/---

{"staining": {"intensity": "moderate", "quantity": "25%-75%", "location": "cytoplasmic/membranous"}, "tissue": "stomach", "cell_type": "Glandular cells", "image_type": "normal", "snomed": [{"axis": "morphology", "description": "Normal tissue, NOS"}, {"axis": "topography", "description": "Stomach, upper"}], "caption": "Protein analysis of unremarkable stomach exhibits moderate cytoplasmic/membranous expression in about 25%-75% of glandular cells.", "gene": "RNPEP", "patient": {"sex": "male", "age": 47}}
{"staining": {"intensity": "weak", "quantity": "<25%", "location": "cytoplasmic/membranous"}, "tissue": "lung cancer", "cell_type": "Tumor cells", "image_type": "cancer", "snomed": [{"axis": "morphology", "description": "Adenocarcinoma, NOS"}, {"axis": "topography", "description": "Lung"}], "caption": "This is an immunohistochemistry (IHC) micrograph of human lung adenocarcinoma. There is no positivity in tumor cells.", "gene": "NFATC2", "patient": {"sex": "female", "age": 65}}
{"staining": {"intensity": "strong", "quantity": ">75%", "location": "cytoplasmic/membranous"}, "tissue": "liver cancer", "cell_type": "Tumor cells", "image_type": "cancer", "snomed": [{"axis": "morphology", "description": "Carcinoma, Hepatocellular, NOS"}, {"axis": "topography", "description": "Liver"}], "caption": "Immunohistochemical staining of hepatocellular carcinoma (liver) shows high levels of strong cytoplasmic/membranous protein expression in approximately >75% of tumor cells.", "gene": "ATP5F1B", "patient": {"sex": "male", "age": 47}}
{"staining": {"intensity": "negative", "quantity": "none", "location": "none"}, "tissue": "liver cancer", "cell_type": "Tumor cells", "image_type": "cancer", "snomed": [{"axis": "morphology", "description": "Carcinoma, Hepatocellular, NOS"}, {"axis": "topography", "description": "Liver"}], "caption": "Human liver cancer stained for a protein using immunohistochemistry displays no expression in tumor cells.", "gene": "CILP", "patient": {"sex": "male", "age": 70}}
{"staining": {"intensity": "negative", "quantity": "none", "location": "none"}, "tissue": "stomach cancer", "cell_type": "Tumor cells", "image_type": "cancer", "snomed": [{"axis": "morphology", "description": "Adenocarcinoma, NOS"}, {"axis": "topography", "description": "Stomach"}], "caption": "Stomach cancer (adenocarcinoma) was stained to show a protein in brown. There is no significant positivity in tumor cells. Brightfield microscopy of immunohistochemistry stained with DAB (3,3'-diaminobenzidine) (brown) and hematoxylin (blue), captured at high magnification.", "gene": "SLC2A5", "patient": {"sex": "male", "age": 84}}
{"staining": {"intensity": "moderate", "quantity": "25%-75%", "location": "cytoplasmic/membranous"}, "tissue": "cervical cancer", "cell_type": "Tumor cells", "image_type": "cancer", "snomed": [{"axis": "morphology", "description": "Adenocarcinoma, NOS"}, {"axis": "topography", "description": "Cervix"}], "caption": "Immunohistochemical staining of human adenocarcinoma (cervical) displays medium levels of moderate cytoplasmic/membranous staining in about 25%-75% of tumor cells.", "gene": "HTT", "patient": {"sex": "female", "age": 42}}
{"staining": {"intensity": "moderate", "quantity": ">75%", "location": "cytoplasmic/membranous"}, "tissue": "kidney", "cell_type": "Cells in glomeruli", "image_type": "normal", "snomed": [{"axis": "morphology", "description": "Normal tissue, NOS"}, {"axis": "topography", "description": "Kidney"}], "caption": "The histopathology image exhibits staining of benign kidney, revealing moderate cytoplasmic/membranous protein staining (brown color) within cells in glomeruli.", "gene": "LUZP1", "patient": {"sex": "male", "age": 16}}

\---

Copy, exactly as written, the lines above, beginning with the one that contains "liver cancer stained" and ending with the last.

{"staining": {"intensity": "negative", "quantity": "none", "location": "none"}, "tissue": "liver cancer", "cell_type": "Tumor cells", "image_type": "cancer", "snomed": [{"axis": "morphology", "description": "Carcinoma, Hepatocellular, NOS"}, {"axis": "topography", "description": "Liver"}], "caption": "Human liver cancer stained for a protein using immunohistochemistry displays no expression in tumor cells.", "gene": "CILP", "patient": {"sex": "male", "age": 70}}
{"staining": {"intensity": "negative", "quantity": "none", "location": "none"}, "tissue": "stomach cancer", "cell_type": "Tumor cells", "image_type": "cancer", "snomed": [{"axis": "morphology", "description": "Adenocarcinoma, NOS"}, {"axis": "topography", "description": "Stomach"}], "caption": "Stomach cancer (adenocarcinoma) was stained to show a protein in brown. There is no significant positivity in tumor cells. Brightfield microscopy of immunohistochemistry stained with DAB (3,3'-diaminobenzidine) (brown) and hematoxylin (blue), captured at high magnification.", "gene": "SLC2A5", "patient": {"sex": "male", "age": 84}}
{"staining": {"intensity": "moderate", "quantity": "25%-75%", "location": "cytoplasmic/membranous"}, "tissue": "cervical cancer", "cell_type": "Tumor cells", "image_type": "cancer", "snomed": [{"axis": "morphology", "description": "Adenocarcinoma, NOS"}, {"axis": "topography", "description": "Cervix"}], "caption": "Immunohistochemical staining of human adenocarcinoma (cervical) displays medium levels of moderate cytoplasmic/membranous staining in about 25%-75% of tumor cells.", "gene": "HTT", "patient": {"sex": "female", "age": 42}}
{"staining": {"intensity": "moderate", "quantity": ">75%", "location": "cytoplasmic/membranous"}, "tissue": "kidney", "cell_type": "Cells in glomeruli", "image_type": "normal", "snomed": [{"axis": "morphology", "description": "Normal tissue, NOS"}, {"axis": "topography", "description": "Kidney"}], "caption": "The histopathology image exhibits staining of benign kidney, revealing moderate cytoplasmic/membranous protein staining (brown color) within cells in glomeruli.", "gene": "LUZP1", "patient": {"sex": "male", "age": 16}}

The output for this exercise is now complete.